In the excerpt below on aromaticity and optical properties, why does the study leave the attached phenyl rings out of its optical analysis? Answer in one to three sentences.

Excerpt to read:
-=-=-
NICS(1.7)_ZZ, as a criterion of the local aromaticity, and bond currents, using the BC-Wizard by Gershoni-Poranne et al., were calculated to obtain detailed insights into the aromatic behavior of 5 (Figure 3) [36,37]. A global diatropic ring current is apparent, accompanied by two local diatropic ring currents within the pyrrole and the pyrimidine rings. Furthermore, two diatropic semi-global currents are identifiable for the quinoline and the pyrimido-indolizine units. The central benzene ring connecting both moieties possesses the lowest NICS(1.7)_ZZ values of the entire molecule. This observation coincides with the experimentally measured bond lengths. The C-C bond lengths between the quinoline and pyrimido-quinoline moieties are the longest within the molecular scaffold (1.45–1.47 Å; marked in red), indicating a reduced delocalization of π-electrons and leading to a slight curvature between the pyrimido-indolizine and the quinoline moieties by 8.2°. Similar results were observed for the related quinolino-azapirone and quinolino-azaullazine [30,31].

1.2. Photophysical Properties

The optical properties were studied via steady-state absorption- and emission spectroscopy (Figure 4). We focused on products 5a, 5k, and 5l, which differ from the substitution pattern directly on the polycyclic scaffold. The impact of the attached phenyl rings on the optical properties is known to be limited due to its twisted orientation, and will not be further analyzed [30,31]. The results will be compared with ACM product 6a. The spectroscopic data are shown in Table S2.

Only slight differences between 5a and 5l containing an electron-withdrawing CF₃-group are evident. Thus, both exhibit similar extinction coefficients and a fine structure of the absorption spectra, with slightly red-shifted absorption and emission maxima of 5l. The fluorescence quantum yields of both compounds are also very similar and relatively high, at 53% and 52%, respectively [38]. Compound 5k displays a broadened, unstructured absorption with smaller extinction coefficients over the entire spectrum, with significantly red-shifted absorption and emission maxima and noticeably reduced quantum yields (29%). These observations could indicate an ICT for compound 5k.
-=-=-
Supplied information:
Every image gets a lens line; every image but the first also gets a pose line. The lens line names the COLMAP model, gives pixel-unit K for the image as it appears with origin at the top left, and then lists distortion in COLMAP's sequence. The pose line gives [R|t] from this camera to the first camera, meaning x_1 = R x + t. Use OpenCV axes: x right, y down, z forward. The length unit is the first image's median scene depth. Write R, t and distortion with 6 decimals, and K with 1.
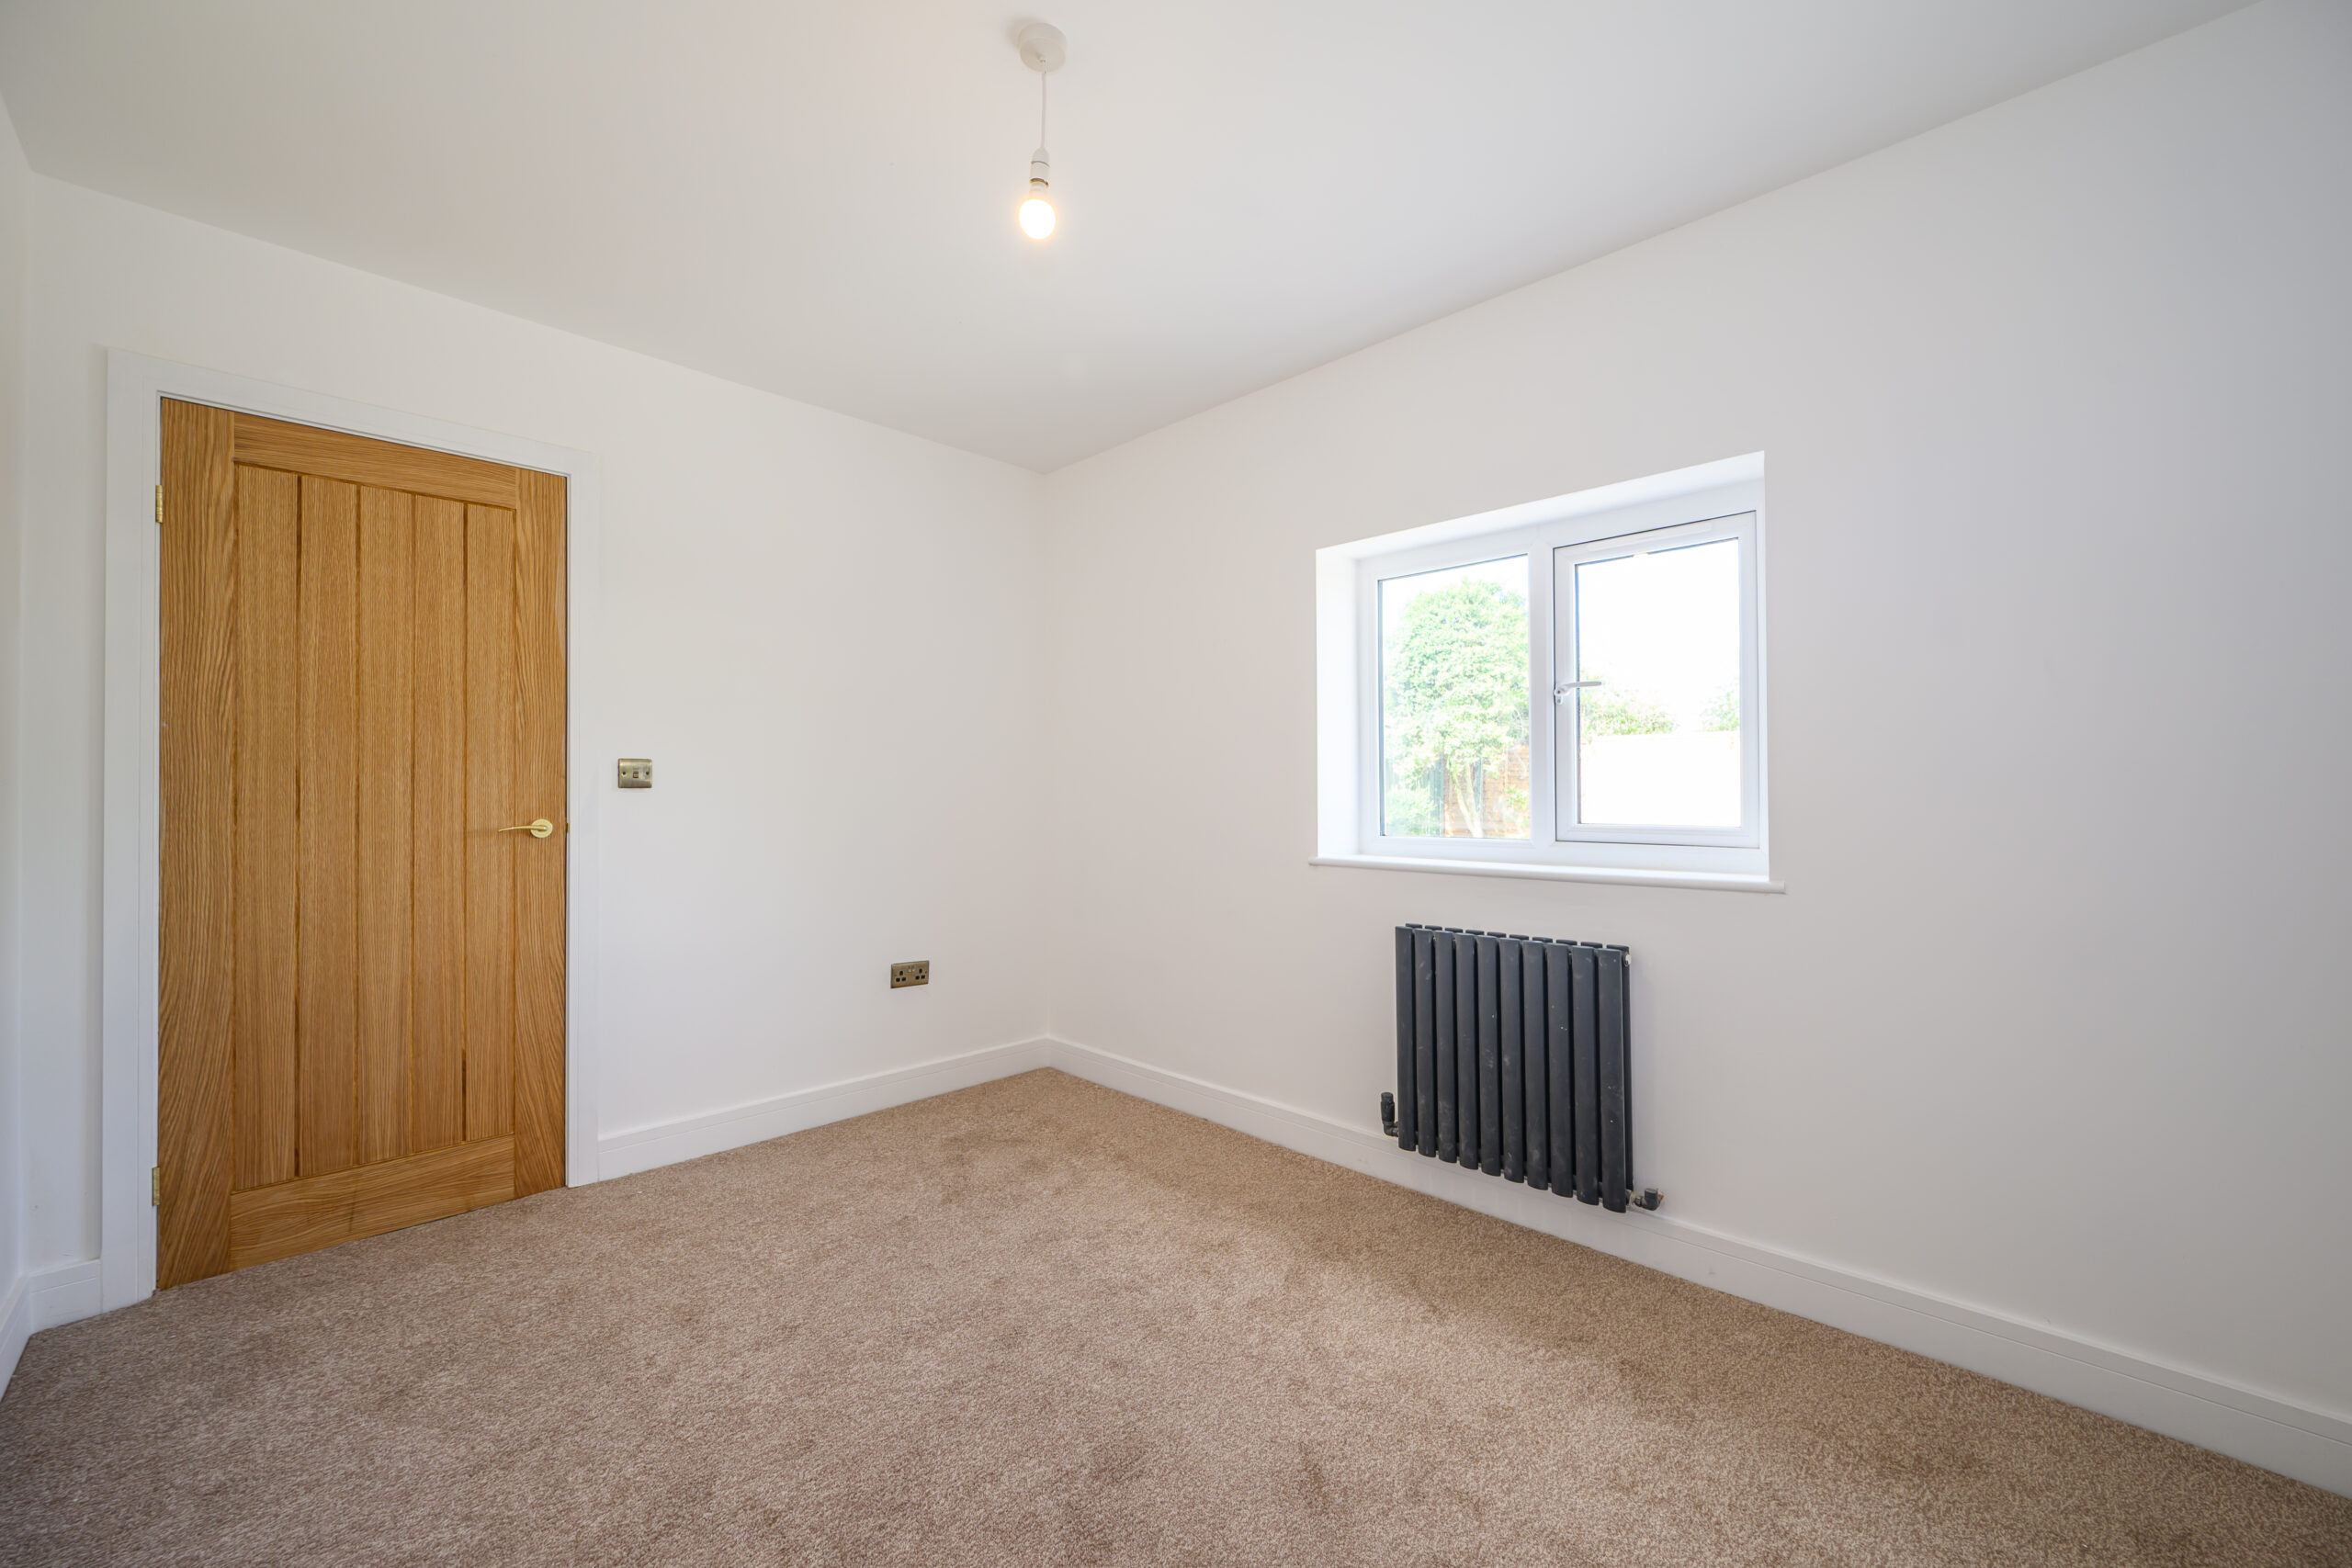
lens RADIAL K [[912.5, 0, 1172.0], [0, 912.5, 784.3], [0, 0, 1]] dist [-0.001061, -0.000220]
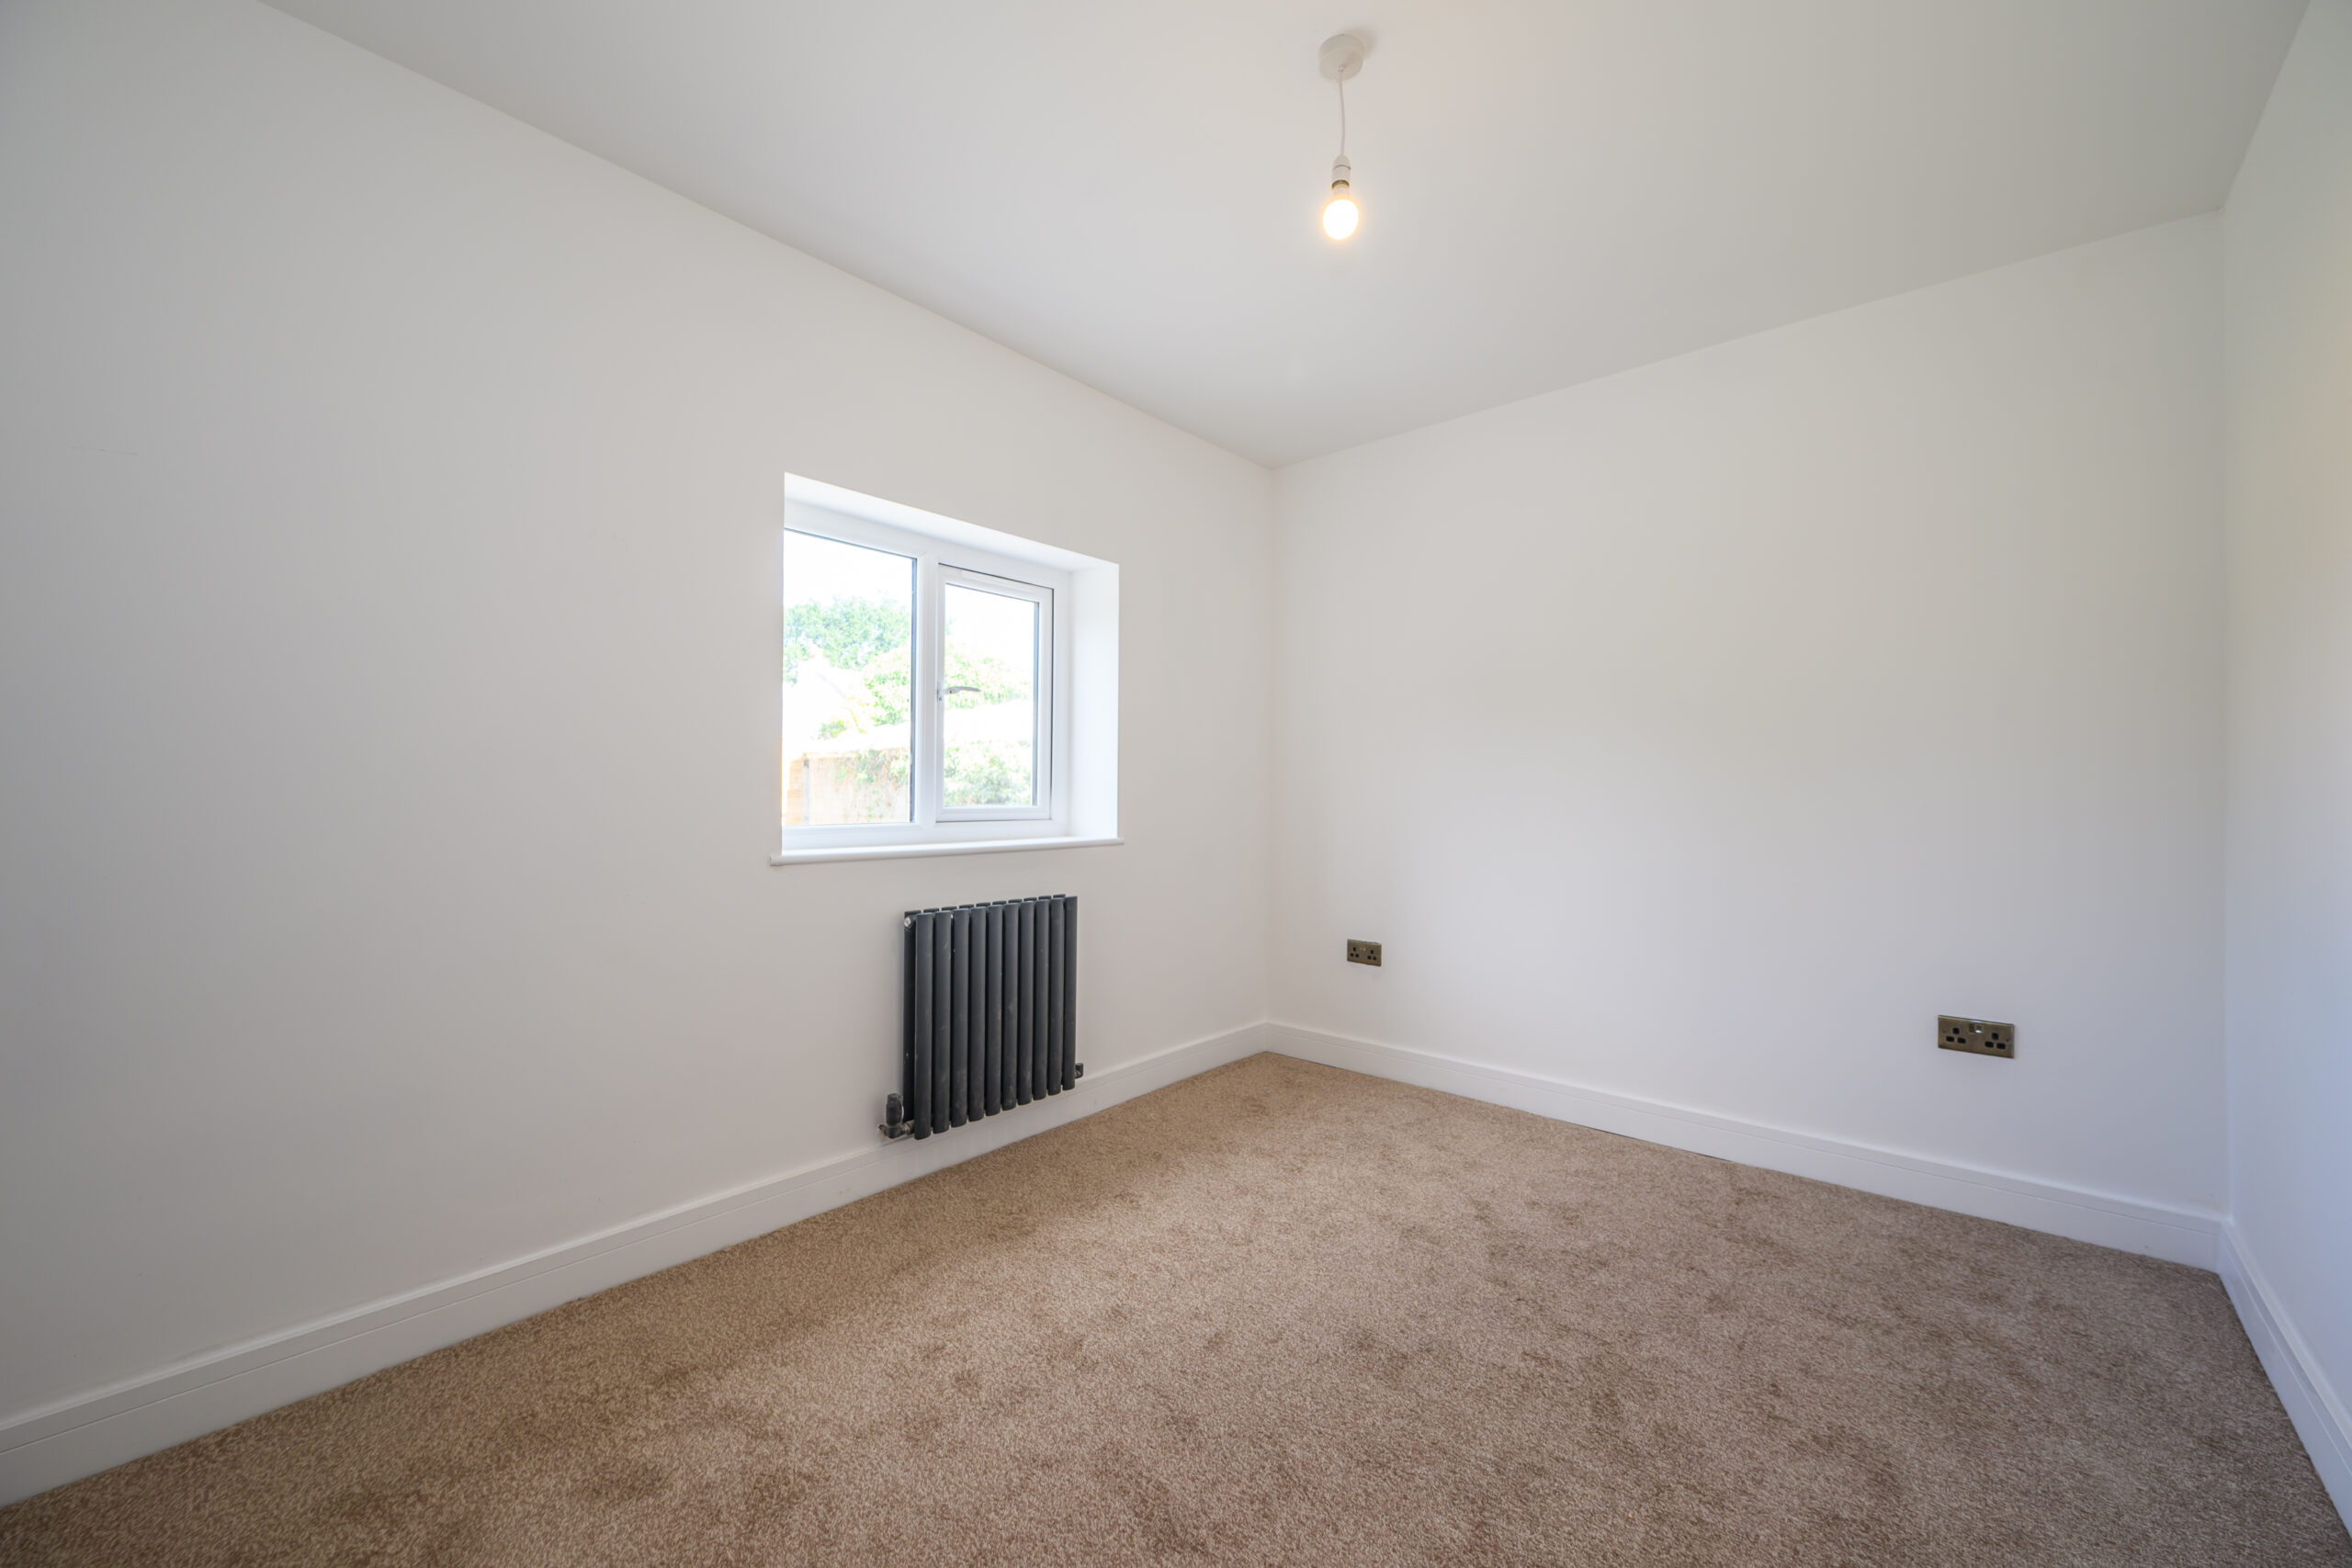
lens RADIAL K [[931.5, 0, 1178.0], [0, 931.5, 793.5], [0, 0, 1]] dist [0.001119, 0.000066]
pose [[-0.073773, 0.003994, 0.997267, -0.795201], [-0.015970, 0.999859, -0.005185, 0.028435], [-0.997147, -0.016308, -0.073699, 0.829079]]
-=-=-
Finished task: The phenyl rings are known to have only a limited effect on the optical properties because of their twisted orientation. For that reason, the study does not analyze them further.